During the '80s the bloody price of going to war, and of military operations, also began to receive recognition. The heads of state began to describe the reasons for heading to war and even describe the negotiations carried out with other countries over the years to serve as a semblance of hope for an end to the wars. Defense Minister Yitzhak Rabin said in his letter from 1987, "There is nothing more important than the sanctity of life." Later on he wrote, "Our greatest obligation is to do everything so that parents will no longer have to stand by their children's graves and children won't walk behind their fathers' coffins."

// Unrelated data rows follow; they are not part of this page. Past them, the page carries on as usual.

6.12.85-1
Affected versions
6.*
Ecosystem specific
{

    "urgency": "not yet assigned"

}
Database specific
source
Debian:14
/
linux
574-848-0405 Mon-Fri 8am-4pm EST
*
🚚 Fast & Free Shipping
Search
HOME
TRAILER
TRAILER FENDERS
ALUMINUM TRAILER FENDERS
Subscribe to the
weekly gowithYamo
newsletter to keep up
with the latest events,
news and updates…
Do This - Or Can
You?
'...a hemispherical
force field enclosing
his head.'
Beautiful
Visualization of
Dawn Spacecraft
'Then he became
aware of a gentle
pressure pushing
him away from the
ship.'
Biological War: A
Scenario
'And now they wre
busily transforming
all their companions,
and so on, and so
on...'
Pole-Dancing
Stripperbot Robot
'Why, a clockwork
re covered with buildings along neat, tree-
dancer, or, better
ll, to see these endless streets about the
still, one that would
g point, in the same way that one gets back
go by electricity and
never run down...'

Also in the '80s, for the first time, other reasons for bereavement were also recognized, such as training and weapons accidents and even traffic accidents.
"This letter to the families can be read like a defense statement," says Udi Lebel, chair of the Department of Sociology and Anthropology department at Ariel University. "The moment that death is illegitimate every death must be investigated, and this letter clearly must explain why in this era a death occurred."

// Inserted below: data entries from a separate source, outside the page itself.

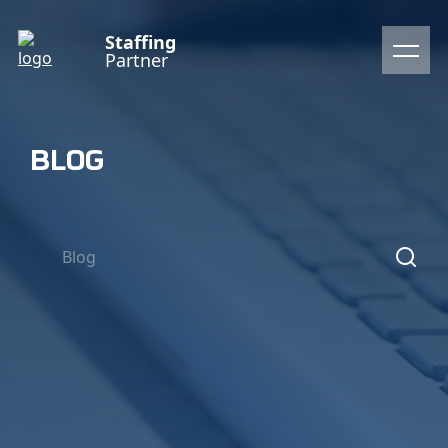
Staffing
Partner
BLOG
Blog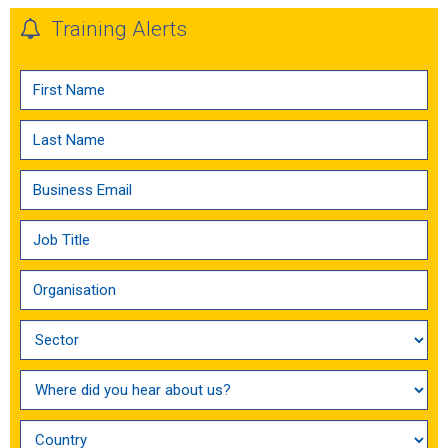
Training Alerts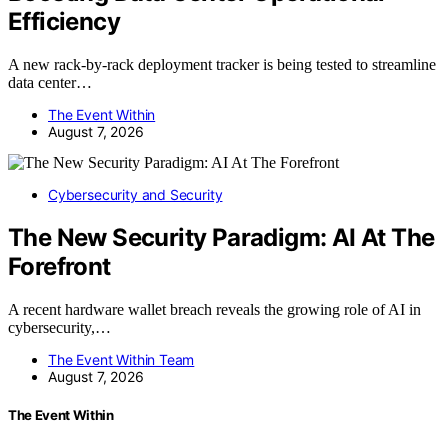
Efficiency
A new rack-by-rack deployment tracker is being tested to streamline
data center…
The Event Within
August 7, 2026
Cybersecurity and Security
The New Security Paradigm: AI At The
Forefront
A recent hardware wallet breach reveals the growing role of AI in
cybersecurity,…
The Event Within Team
August 7, 2026
The Event Within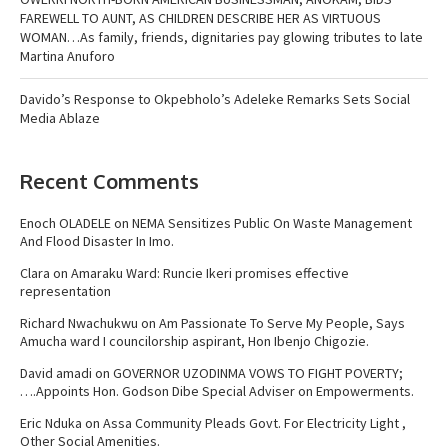
FAREWELL TO AUNT, AS CHILDREN DESCRIBE HER AS VIRTUOUS
WOMAN…As family, friends, dignitaries pay glowing tributes to late
Martina Anuforo
Davido’s Response to Okpebholo’s Adeleke Remarks Sets Social
Media Ablaze
Recent Comments
Enoch OLADELE
on
NEMA Sensitizes Public On Waste Management
And Flood Disaster In Imo.
Clara
on
Amaraku Ward: Runcie Ikeri promises effective
representation
Richard Nwachukwu
on
Am Passionate To Serve My People, Says
Amucha ward I councilorship aspirant, Hon Ibenjo Chigozie.
David amadi
on
GOVERNOR UZODINMA VOWS TO FIGHT POVERTY;
….Appoints Hon. Godson Dibe Special Adviser on Empowerments.
Eric Nduka
on
Assa Community Pleads Govt. For Electricity Light ,
Other Social Amenities.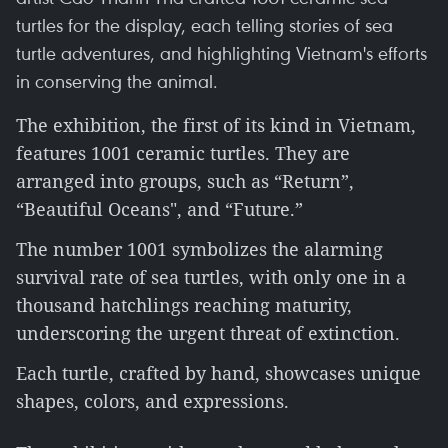
turtles for the display, each telling stories of sea
turtle adventures, and highlighting Vietnam's efforts
in conserving the animal.
The exhibition, the first of its kind in Vietnam,
features 1001 ceramic turtles. They are
arranged into groups, such as “Return”,
“Beautiful Oceans", and “Future.”
The number 1001 symbolizes the alarming
survival rate of sea turtles, with only one in a
thousand hatchlings reaching maturity,
underscoring the urgent threat of extinction.
Each turtle, crafted by hand, showcases unique
shapes, colors, and expressions.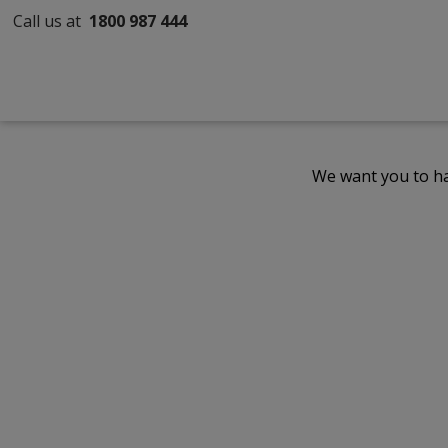
Call us at
1800 987 444
We want you to ha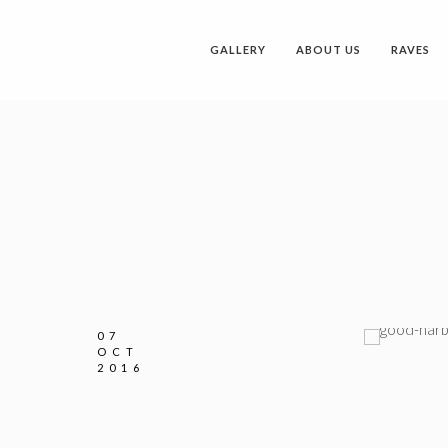
GALLERY
ABOUT US
RAVES
07
OCT
2016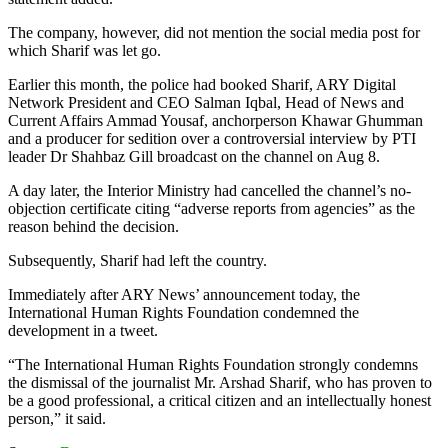
The company, however, did not mention the social media post for
which Sharif was let go.
Earlier this month, the police had booked Sharif, ARY Digital
Network President and CEO Salman Iqbal, Head of News and
Current Affairs Ammad Yousaf, anchorperson Khawar Ghumman
and a producer for sedition over a controversial interview by PTI
leader Dr Shahbaz Gill broadcast on the channel on Aug 8.
A day later, the Interior Ministry had cancelled the channel’s no-
objection certificate citing “adverse reports from agencies” as the
reason behind the decision.
Subsequently, Sharif had left the country.
Immediately after ARY News’ announcement today, the
International Human Rights Foundation condemned the
development in a tweet.
“The International Human Rights Foundation strongly condemns
the dismissal of the journalist Mr. Arshad Sharif, who has proven to
be a good professional, a critical citizen and an intellectually honest
person,” it said.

Among bereaved families, the fault line can be seen during the First Lebanon War that began in 1982. Research done by Masters student Noa Amit in August 1995 reveals that this was the first time that Israelis stridently protested their sons' deaths in wartime. Thus, we see letters like one from the mother of Noam Eshkol, a member of Kibbutz Netzer Sereni who fell in Lebanon in 1983. "Give me back my son, a burn sacrifice for naught," wrote Eshkol's mother. "Cursed is Lebanon! Cursed is our presence there!" wrote the father of fallen soldier Eitan Tal from Kibbutz Yiftah in a book published in memory of his fallen son.

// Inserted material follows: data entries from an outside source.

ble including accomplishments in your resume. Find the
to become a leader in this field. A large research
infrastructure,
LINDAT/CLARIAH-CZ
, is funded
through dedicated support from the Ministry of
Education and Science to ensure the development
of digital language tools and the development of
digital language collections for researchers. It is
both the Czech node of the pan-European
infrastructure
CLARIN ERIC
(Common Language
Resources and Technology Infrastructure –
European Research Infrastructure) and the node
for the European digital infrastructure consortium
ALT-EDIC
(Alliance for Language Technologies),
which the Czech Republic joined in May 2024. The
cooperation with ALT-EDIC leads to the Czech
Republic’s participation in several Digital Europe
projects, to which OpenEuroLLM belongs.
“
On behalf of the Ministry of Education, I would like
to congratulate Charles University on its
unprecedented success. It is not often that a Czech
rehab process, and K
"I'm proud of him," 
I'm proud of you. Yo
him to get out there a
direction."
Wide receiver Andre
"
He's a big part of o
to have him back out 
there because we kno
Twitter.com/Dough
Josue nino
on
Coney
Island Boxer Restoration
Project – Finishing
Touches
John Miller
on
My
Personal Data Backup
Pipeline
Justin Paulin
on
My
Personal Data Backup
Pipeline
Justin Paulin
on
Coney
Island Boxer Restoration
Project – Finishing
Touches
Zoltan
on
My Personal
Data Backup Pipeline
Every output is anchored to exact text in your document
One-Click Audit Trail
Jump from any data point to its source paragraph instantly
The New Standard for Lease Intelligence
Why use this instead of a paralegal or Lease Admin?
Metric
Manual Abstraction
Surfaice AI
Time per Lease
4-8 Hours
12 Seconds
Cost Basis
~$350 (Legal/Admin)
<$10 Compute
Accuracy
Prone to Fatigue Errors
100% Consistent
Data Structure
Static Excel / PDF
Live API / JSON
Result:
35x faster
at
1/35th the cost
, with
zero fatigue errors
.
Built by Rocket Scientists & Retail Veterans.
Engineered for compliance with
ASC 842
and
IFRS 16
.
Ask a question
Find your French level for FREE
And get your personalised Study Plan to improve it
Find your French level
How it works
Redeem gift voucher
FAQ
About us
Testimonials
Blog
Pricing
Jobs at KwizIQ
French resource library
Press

However among the national religious public, who continue to memorialize the fallen with books and not websites, this kind of criticism has not surfaced. Stuart Cohen, who studies memorial books for fallen soldiers among the national religious public and is the chair of the Department of Government and Politics at Ashkelon Academic College, believes that the reason for this stems from the nature of religious faith itself. "The DNA [of national religious people] doesn't permit [them] to object to it."
The shift in the manner of commemorating the dead had led to "exchanging of roles" among different groups within Israel society, Lebel explains. If during the early years of the state the Ashkenazi elite played a larger role in army combat units, Label says today there is an increasing dominance of immigrants, youth from Israel's periphery and residents of the settlements in these units, all of which has an effect to how these groups relate to bereavement.
"On one hand, in a specific group there has been a dramatic rise in recent years of a discourse of trauma, in which every soldier's death is by definition unnecessary and something to be investigated," says Lebel. "War is not viewed as legitimate by this group, with all the pain it causes. On the other hand, there is also anger toward this trauma discourse. Many texts that I examined complain about how 'there' they have transformed Memorial Day into a day of pain and bereavement instead of a day of tense silence and national resilience. By the way, these texts are very much the same as the ones written by David Ben-Gurion, who really didn't want the discourse of loss to take over the discourse of Independence Day," says Lebel. "One can see how the ethos hasn't disappeared, just changed addresses. What was once [the ethos of] Mapai and Mapam has suddenly moved across the Green Line."